**Your assignment:**
Please copy every line of the data in which the string "nhận" appears.

_____

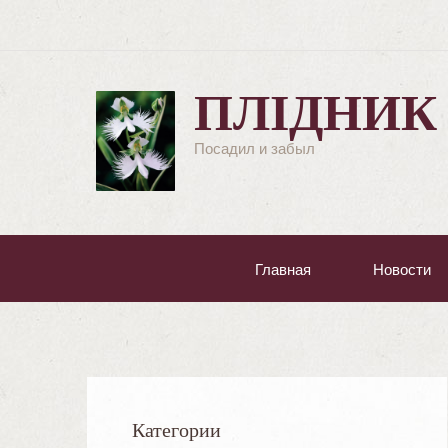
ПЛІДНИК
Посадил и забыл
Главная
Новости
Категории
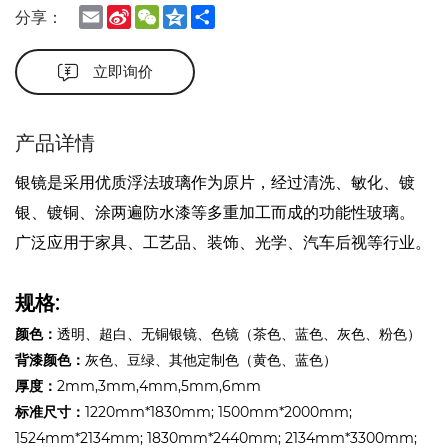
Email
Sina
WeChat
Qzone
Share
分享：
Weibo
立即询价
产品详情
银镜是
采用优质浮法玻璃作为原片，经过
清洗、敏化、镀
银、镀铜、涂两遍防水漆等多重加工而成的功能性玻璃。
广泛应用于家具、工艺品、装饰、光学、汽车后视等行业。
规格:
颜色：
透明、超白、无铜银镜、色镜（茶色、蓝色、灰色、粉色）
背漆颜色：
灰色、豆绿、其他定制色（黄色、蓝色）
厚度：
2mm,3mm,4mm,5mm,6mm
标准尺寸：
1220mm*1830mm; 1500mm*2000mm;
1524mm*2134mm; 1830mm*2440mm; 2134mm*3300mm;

_____

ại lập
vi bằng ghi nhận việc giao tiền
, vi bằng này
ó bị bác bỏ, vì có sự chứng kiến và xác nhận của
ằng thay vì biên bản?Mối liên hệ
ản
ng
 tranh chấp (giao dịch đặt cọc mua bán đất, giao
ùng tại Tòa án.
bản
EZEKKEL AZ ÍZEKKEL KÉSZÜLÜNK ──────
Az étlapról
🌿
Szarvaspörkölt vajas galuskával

_____

**Answer to this exercise:**
vi bằng ghi nhận việc giao tiền
ó bị bác bỏ, vì có sự chứng kiến và xác nhận của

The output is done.